Multifidelity Deep Operator Networks For Data-Driven and Physics-Informed Problems
Amanda A. Howard, Mauro Perego, George E. Karniadakis, Panos Stinis
TL;DR
This work tackles operator learning for complex, multi-physics systems with data from multiple fidelities. It introduces a composite DeepONet architecture comprising low-fidelity, nonlinear, and linear subnetworks to capture both linear and nonlinear correlations between fidelities, with data-driven and physics-informed variants. Through one- and two-dimensional synthetic tests and ice-sheet modeling, the authors demonstrate improved accuracy and substantial cost savings when leveraging abundant low-fidelity data alongside sparse high-fidelity data or physics constraints, including multi-resolution and multi-model scenarios. The framework is versatile, robust to noise, and extensible to additional fidelities and partial physics knowledge, offering a practical path toward efficient uncertainty quantification and rapid surrogates for complex systems.
Abstract
Operator learning for complex nonlinear systems is increasingly common in modeling multi-physics and multi-scale systems.

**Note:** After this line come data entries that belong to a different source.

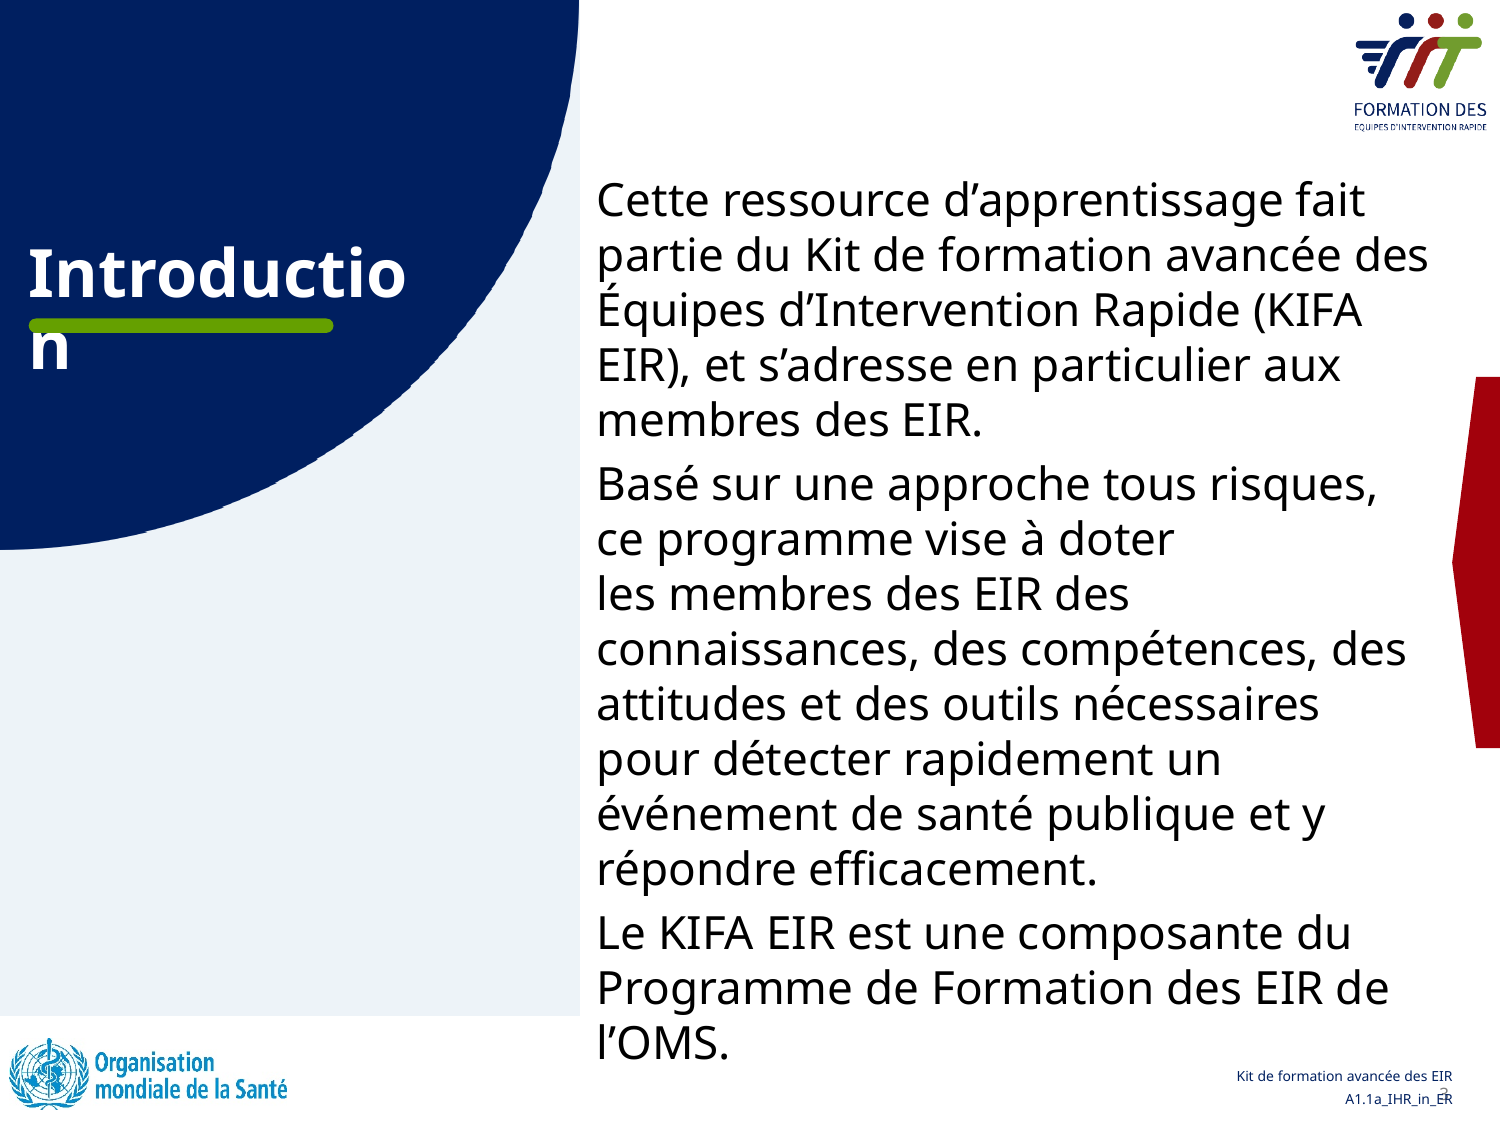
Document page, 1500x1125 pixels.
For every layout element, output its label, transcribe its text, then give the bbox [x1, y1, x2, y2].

picture [9, 1038, 287, 1110]
picture [1354, 12, 1487, 132]
title Introduction [28, 239, 431, 319]
list Cette ressource d’apprentissage fait partie du Kit de formation avancée des Équipes d’Intervention Rapide (KIFA EIR), et s’adresse en particulier aux membres des EIR. Basé sur une approche tous risques, ce programme vise à doter les membres des EIR des connaissances, des compétences, des attitudes et des outils nécessaires pour détecter rapidement un événement de santé publique et y répondre efficacement. Le KIFA EIR est une composante du Programme de Formation des EIR de l’OMS. [596, 169, 1434, 1042]
picture [50, 1051, 56, 1060]
text_box [28, 318, 334, 333]
picture [0, 0, 580, 1018]
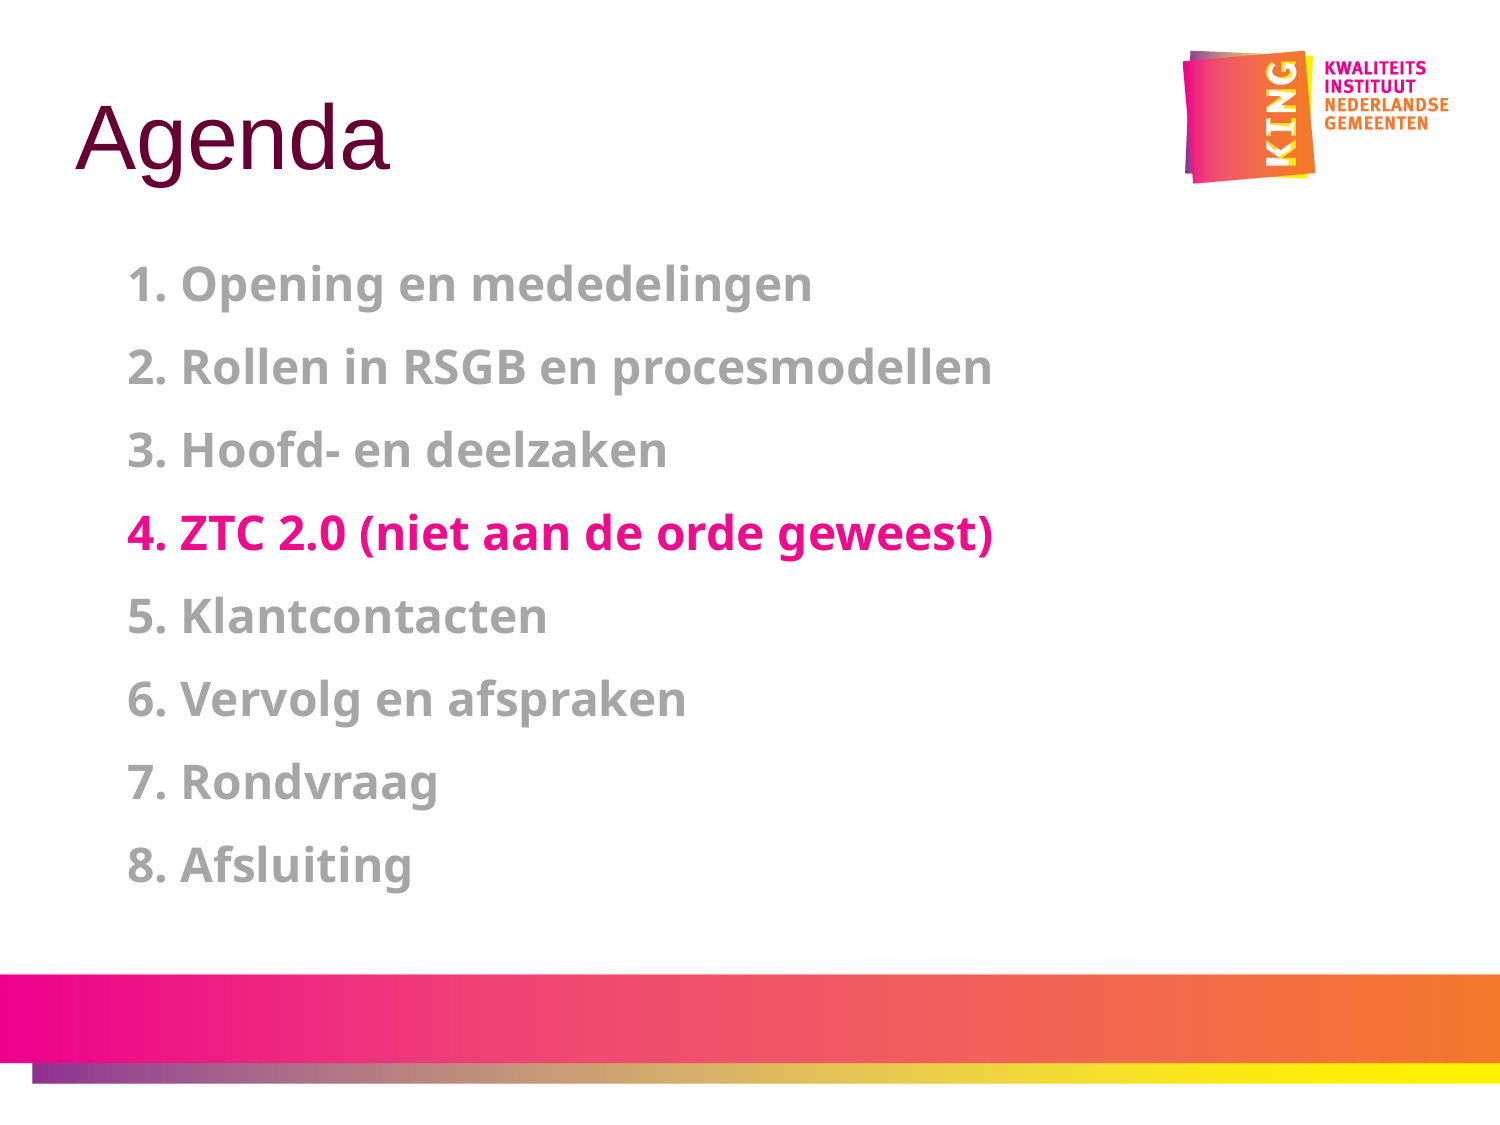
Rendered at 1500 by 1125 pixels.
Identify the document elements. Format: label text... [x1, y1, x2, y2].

list 1. Opening en mededelingen 2. Rollen in RSGB en procesmodellen 3. Hoofd- en deelzaken 4. ZTC 2.0 (niet aan de orde geweest) 5. Klantcontacten 6. Vervolg en afspraken 7. Rondvraag 8. Afsluiting [111, 245, 1500, 989]
title Agenda [74, 44, 1425, 233]
picture [0, 0, 1500, 1125]
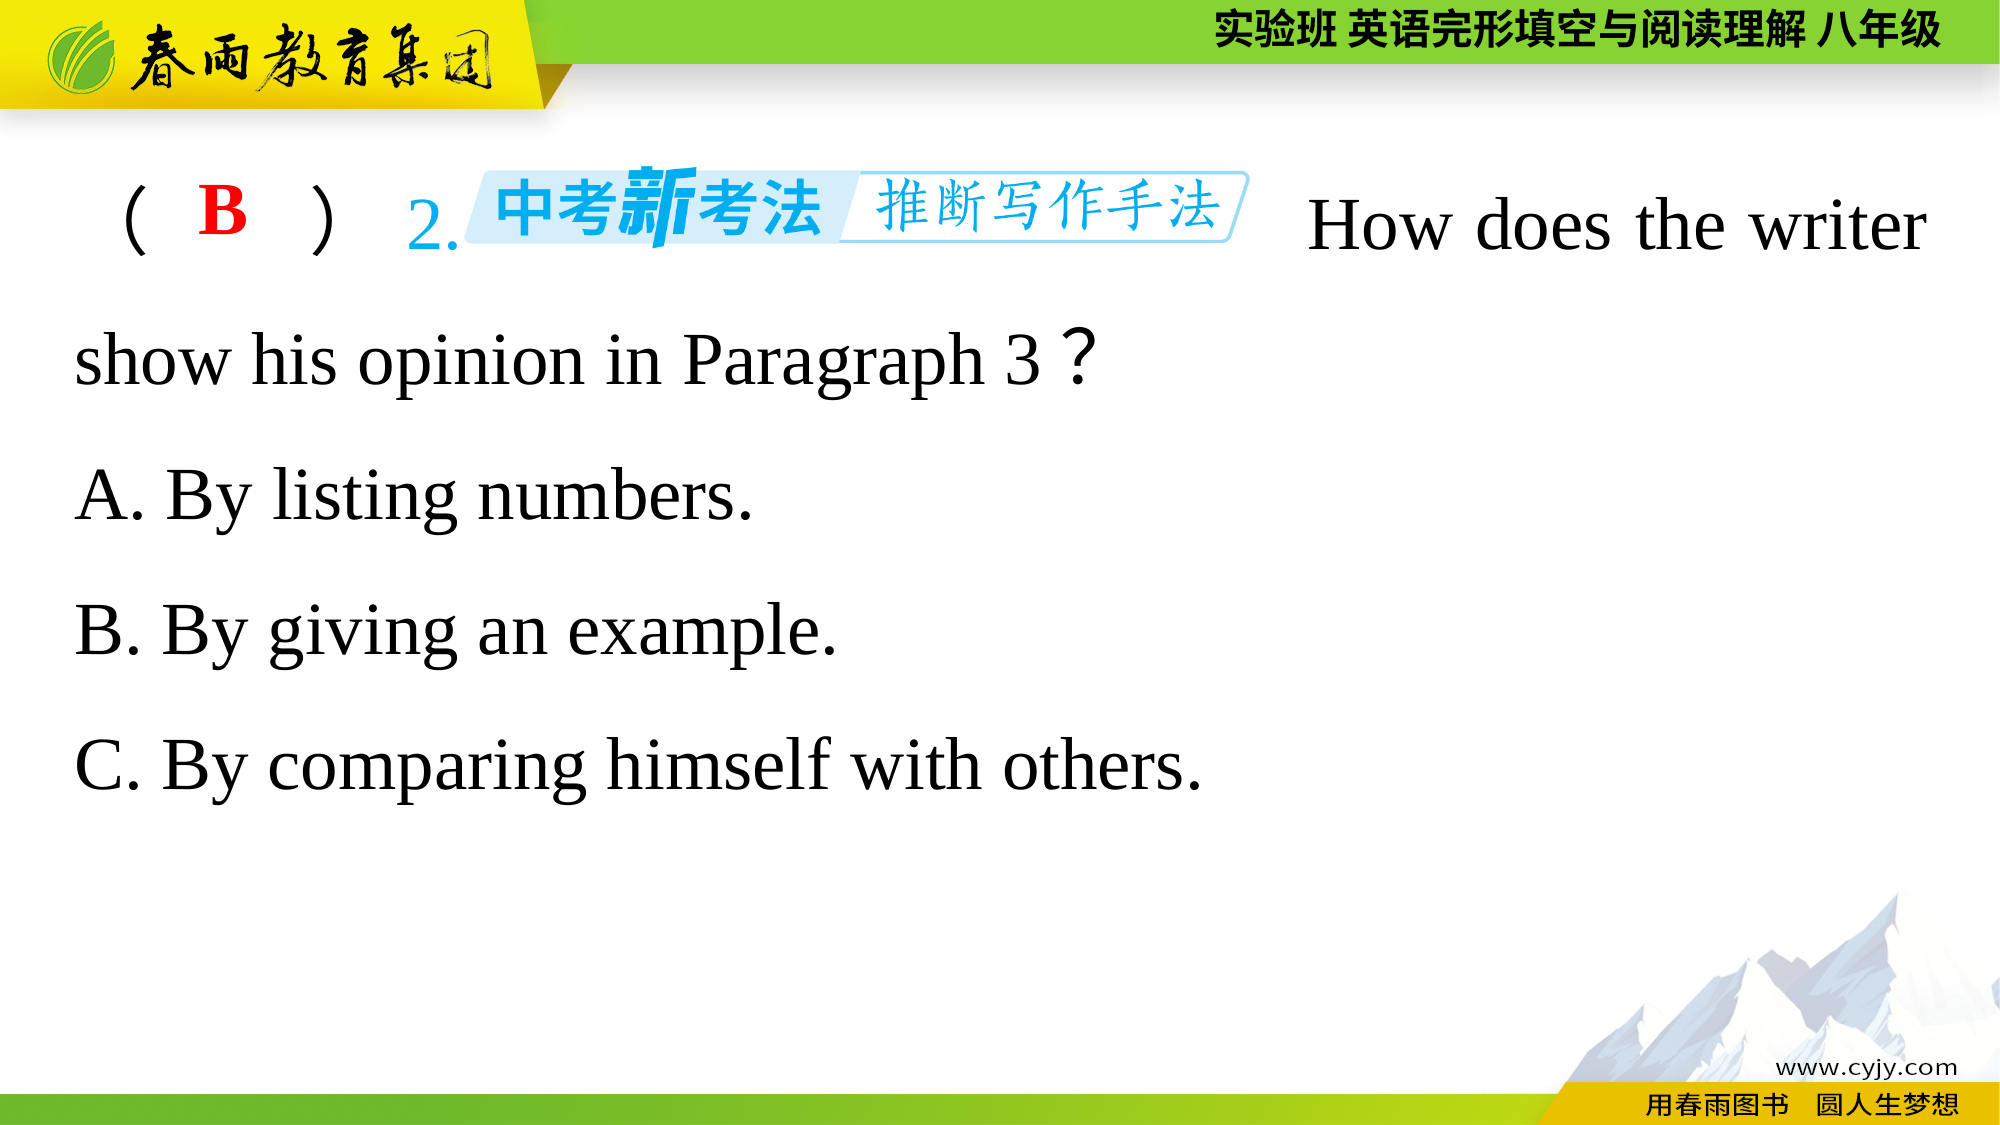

However, training such high-dimensional operators requires a large amount of expensive, high-fidelity data, either from experiments or simulations. In this work, we present a composite Deep Operator Network (DeepONet) for learning using two datasets with different levels of fidelity to accurately learn complex operators when sufficient high-fidelity data is not available. Additionally, we demonstrate that the presence of low-fidelity data can improve the predictions of physics-informed learning with DeepONets. We demonstrate the new multi-fidelity training in diverse examples, including modeling of the ice-sheet dynamics of the Humboldt glacier, Greenland, using two different fidelity models and also using the same physical model at two different resolutions.